### Required action
Please print every one of the lines below without changing anything, and leave the pictures out.

### Recorded information
--

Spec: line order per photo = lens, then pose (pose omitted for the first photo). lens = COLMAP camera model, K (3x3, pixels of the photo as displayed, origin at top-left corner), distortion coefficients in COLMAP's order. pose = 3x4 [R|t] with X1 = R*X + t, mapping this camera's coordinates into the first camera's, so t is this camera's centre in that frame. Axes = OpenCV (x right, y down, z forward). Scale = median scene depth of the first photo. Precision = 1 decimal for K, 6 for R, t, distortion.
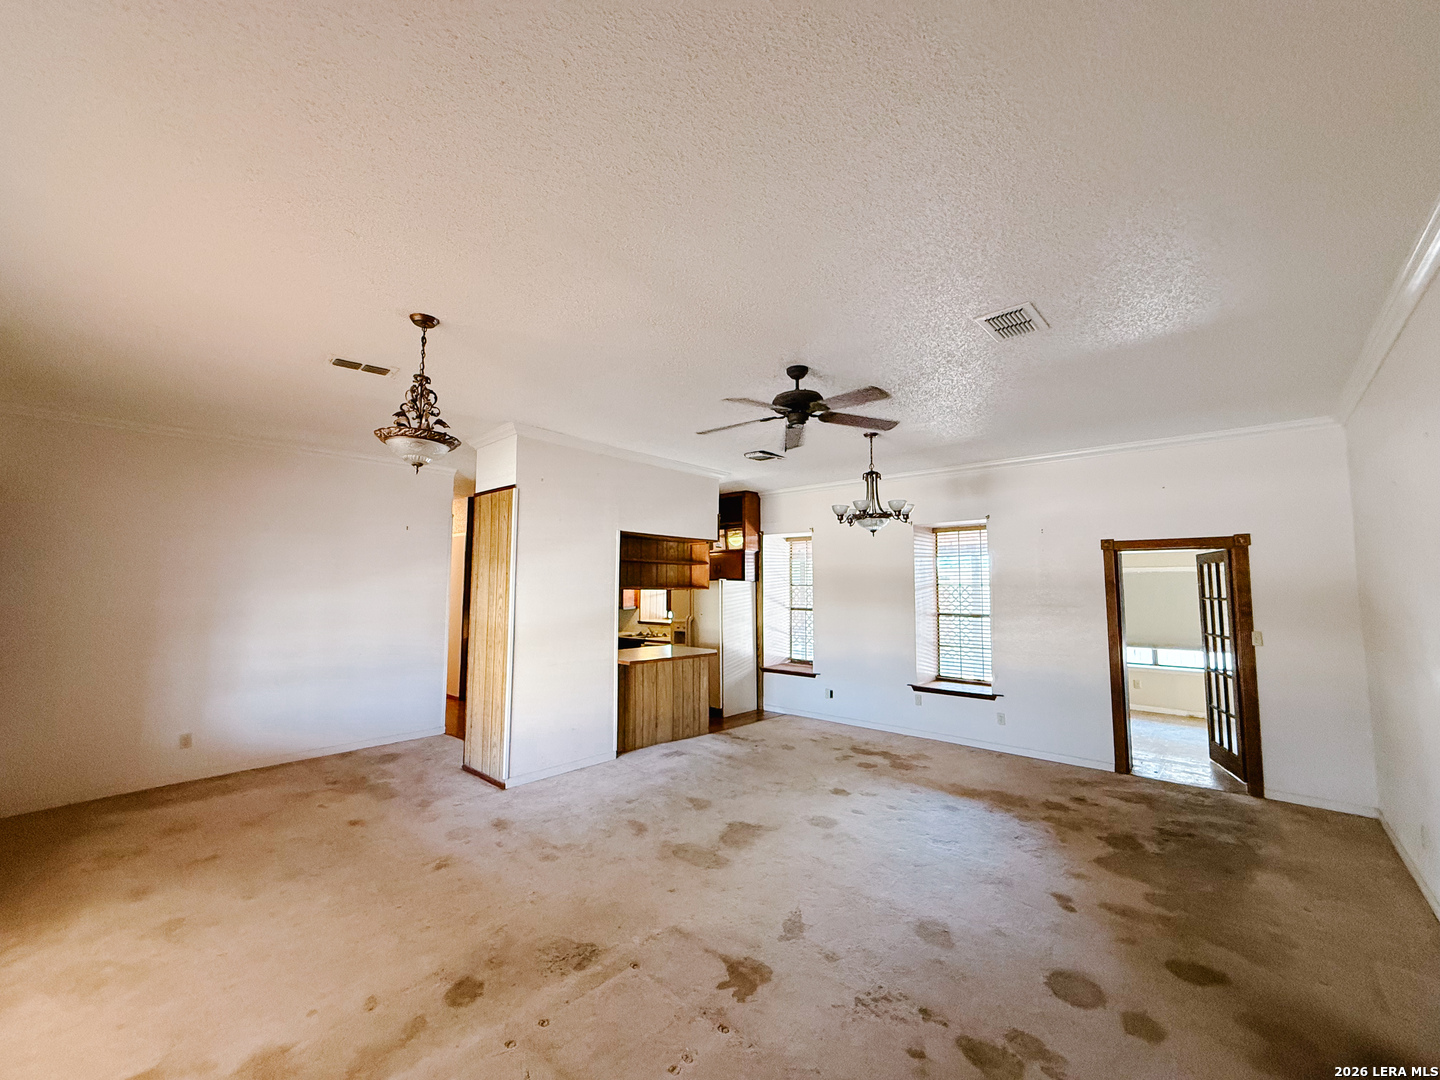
lens RADIAL K [[574.4, 0, 714.5], [0, 574.4, 541.2], [0, 0, 1]] dist [0.000065, 0.000237]
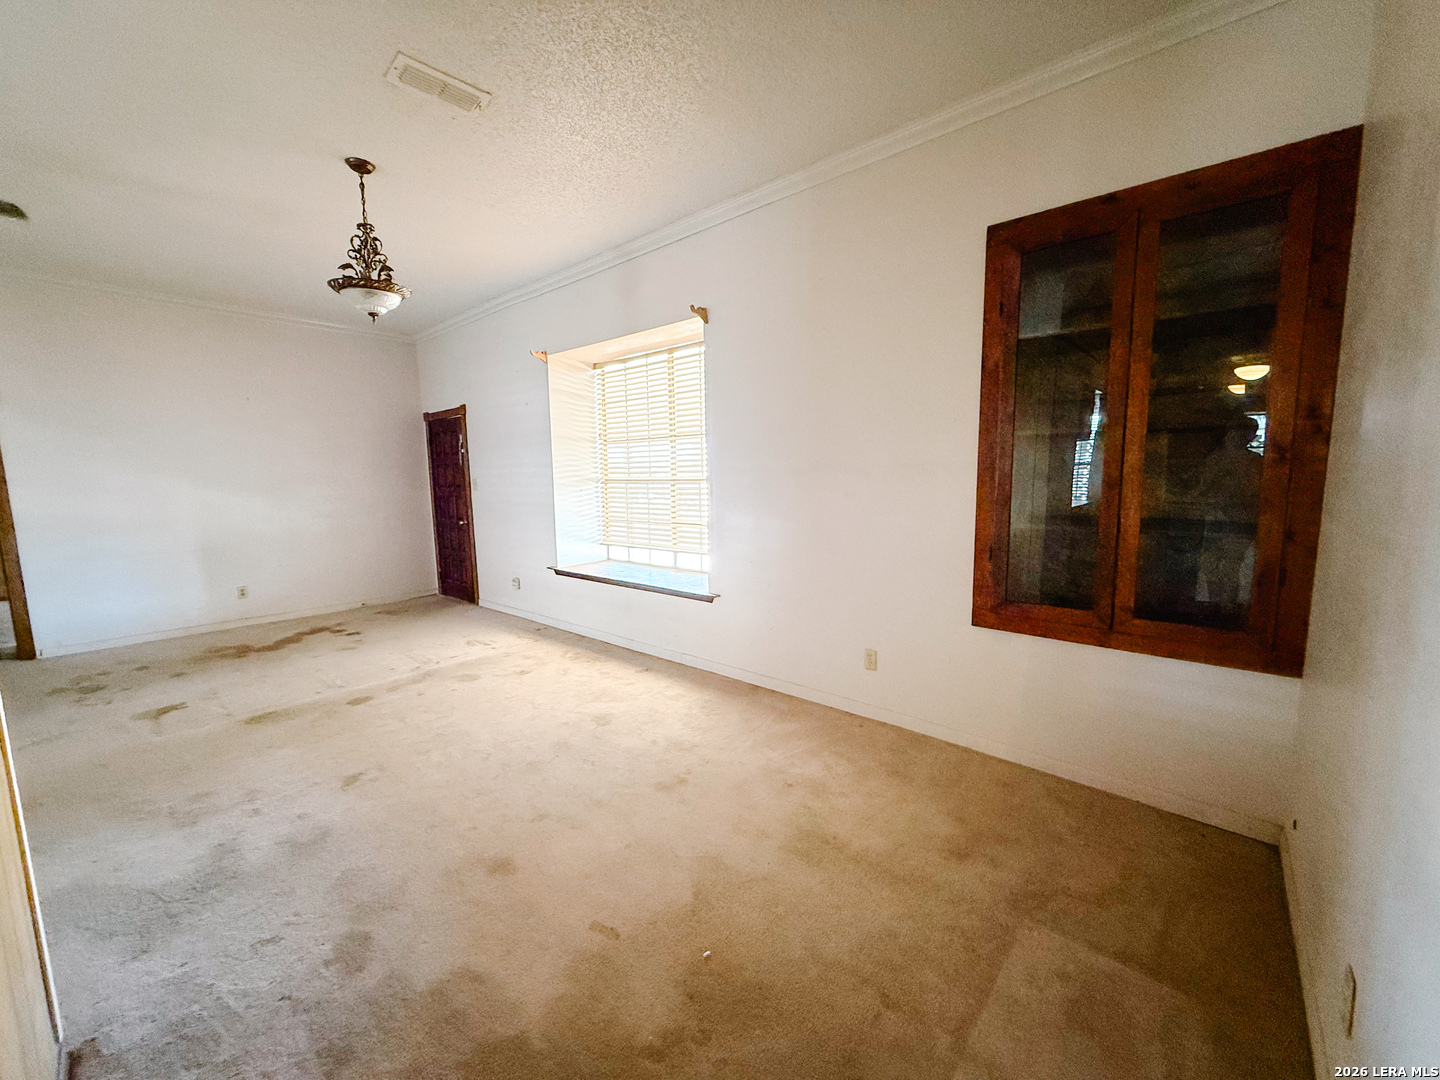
lens RADIAL K [[574.4, 0, 714.5], [0, 574.4, 541.2], [0, 0, 1]] dist [0.000065, 0.000237]
pose [[-0.999883, 0.012618, -0.008699, -0.658489], [0.012275, 0.999187, 0.038398, 0.147822], [0.009176, 0.038286, -0.999225, 1.210412]]
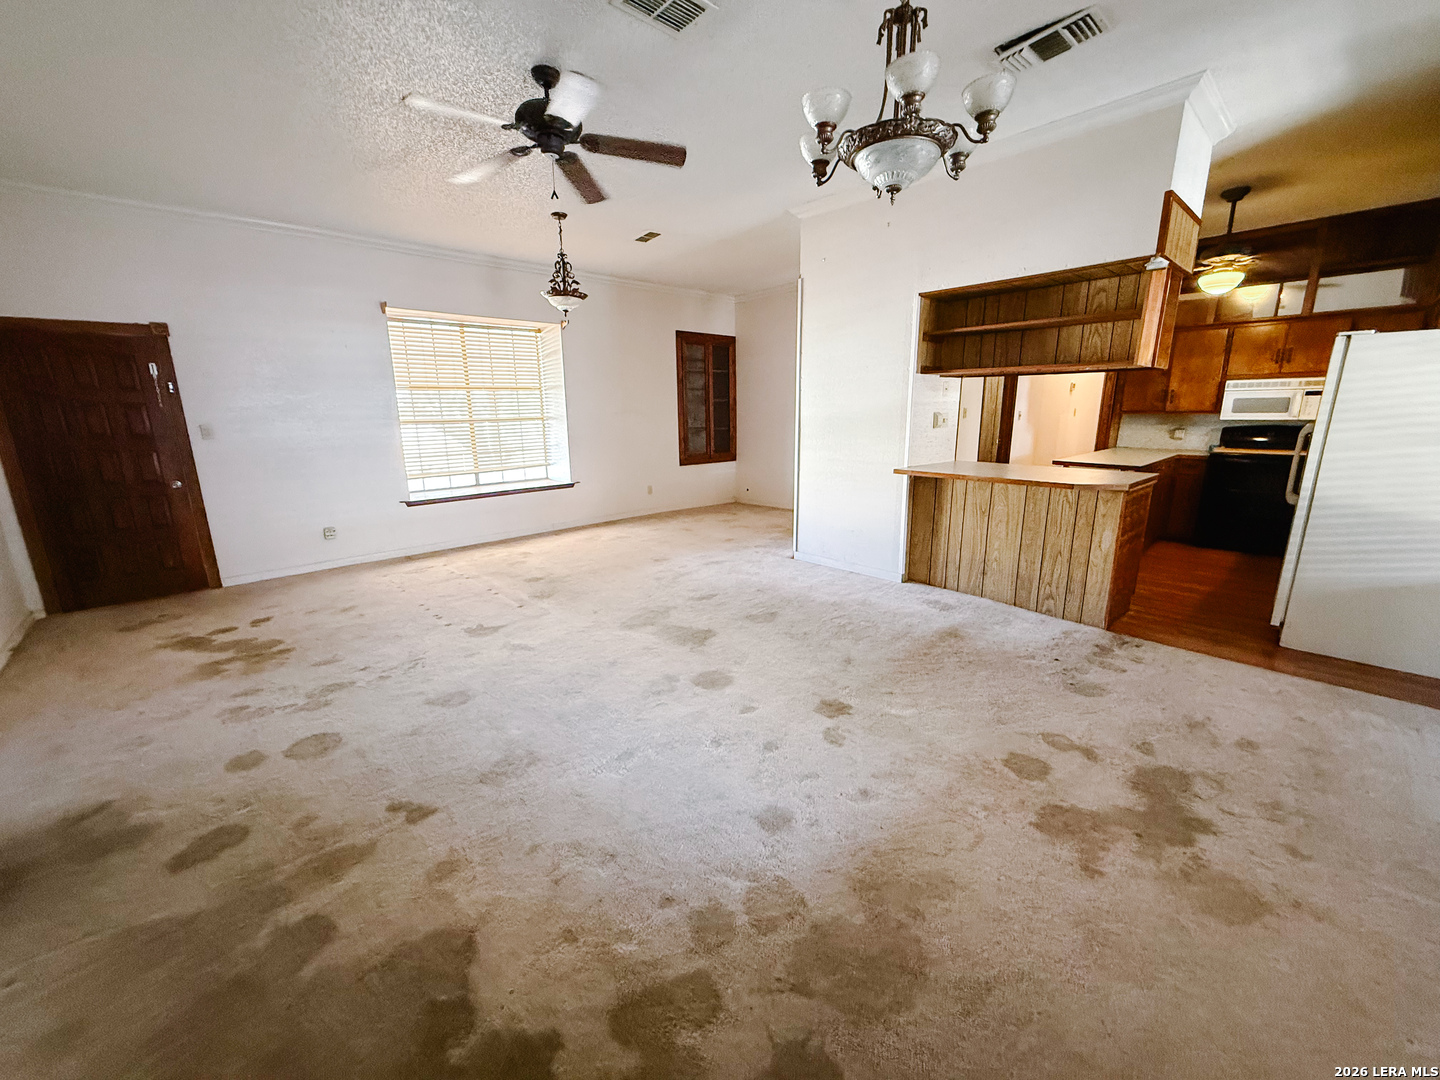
lens RADIAL K [[572.0, 0, 715.3], [0, 572.0, 541.4], [0, 0, 1]] dist [-0.000581, -0.000074]
pose [[-0.086397, 0.222397, -0.971121, 0.729955], [0.095778, 0.972104, 0.214102, 0.123298], [0.991646, -0.074514, -0.105287, 0.907507]]
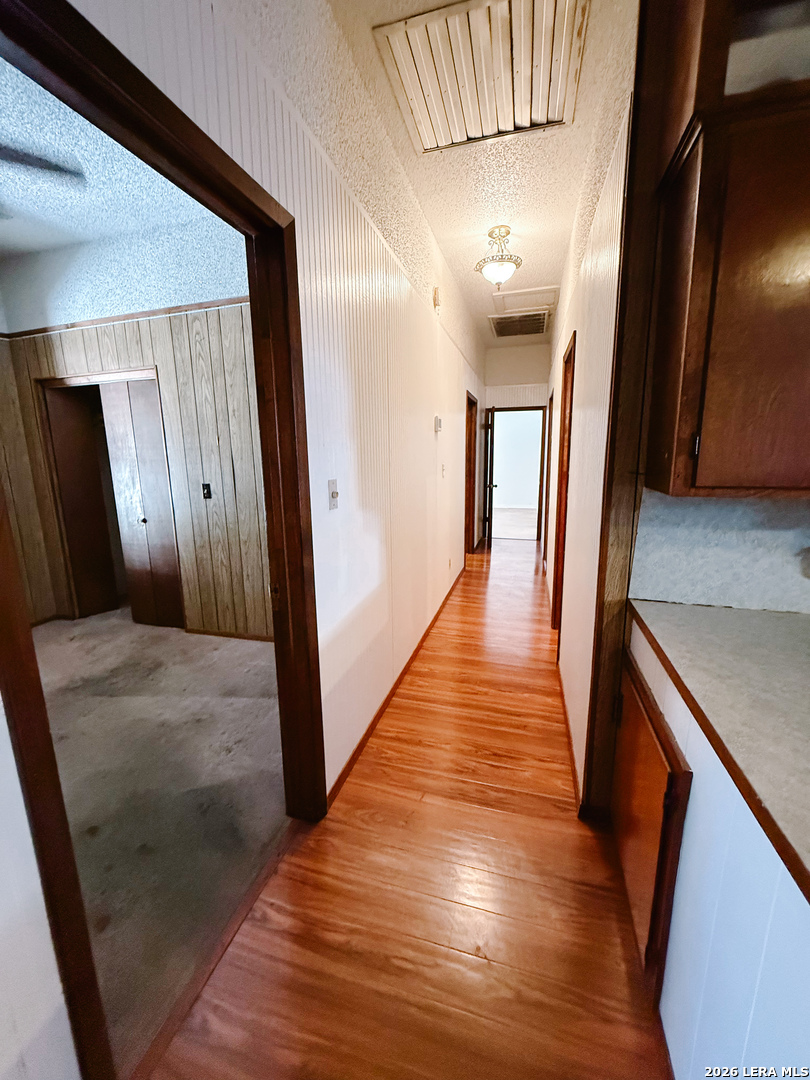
lens RADIAL K [[429.0, 0, 403.7], [0, 429.0, 538.5], [0, 0, 1]] dist [-0.000581, -0.000074]
pose [[0.440073, 0.154027, -0.884653, -0.549707], [0.093125, 0.972038, 0.215567, 0.165744], [0.893120, -0.177249, 0.413424, 1.474961]]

--

### Worked solution
Spec: line order per photo = lens, then pose (pose omitted for the first photo). lens = COLMAP camera model, K (3x3, pixels of the photo as displayed, origin at top-left corner), distortion coefficients in COLMAP's order. pose = 3x4 [R|t] with X1 = R*X + t, mapping this camera's coordinates into the first camera's, so t is this camera's centre in that frame. Axes = OpenCV (x right, y down, z forward). Scale = median scene depth of the first photo. Precision = 1 decimal for K, 6 for R, t, distortion.
lens RADIAL K [[574.4, 0, 714.5], [0, 574.4, 541.2], [0, 0, 1]] dist [0.000065, 0.000237]
lens RADIAL K [[574.4, 0, 714.5], [0, 574.4, 541.2], [0, 0, 1]] dist [0.000065, 0.000237]
pose [[-0.999883, 0.012618, -0.008699, -0.658489], [0.012275, 0.999187, 0.038398, 0.147822], [0.009176, 0.038286, -0.999225, 1.210412]]
lens RADIAL K [[572.0, 0, 715.3], [0, 572.0, 541.4], [0, 0, 1]] dist [-0.000581, -0.000074]
pose [[-0.086397, 0.222397, -0.971121, 0.729955], [0.095778, 0.972104, 0.214102, 0.123298], [0.991646, -0.074514, -0.105287, 0.907507]]
lens RADIAL K [[429.0, 0, 403.7], [0, 429.0, 538.5], [0, 0, 1]] dist [-0.000581, -0.000074]
pose [[0.440073, 0.154027, -0.884653, -0.549707], [0.093125, 0.972038, 0.215567, 0.165744], [0.893120, -0.177249, 0.413424, 1.474961]]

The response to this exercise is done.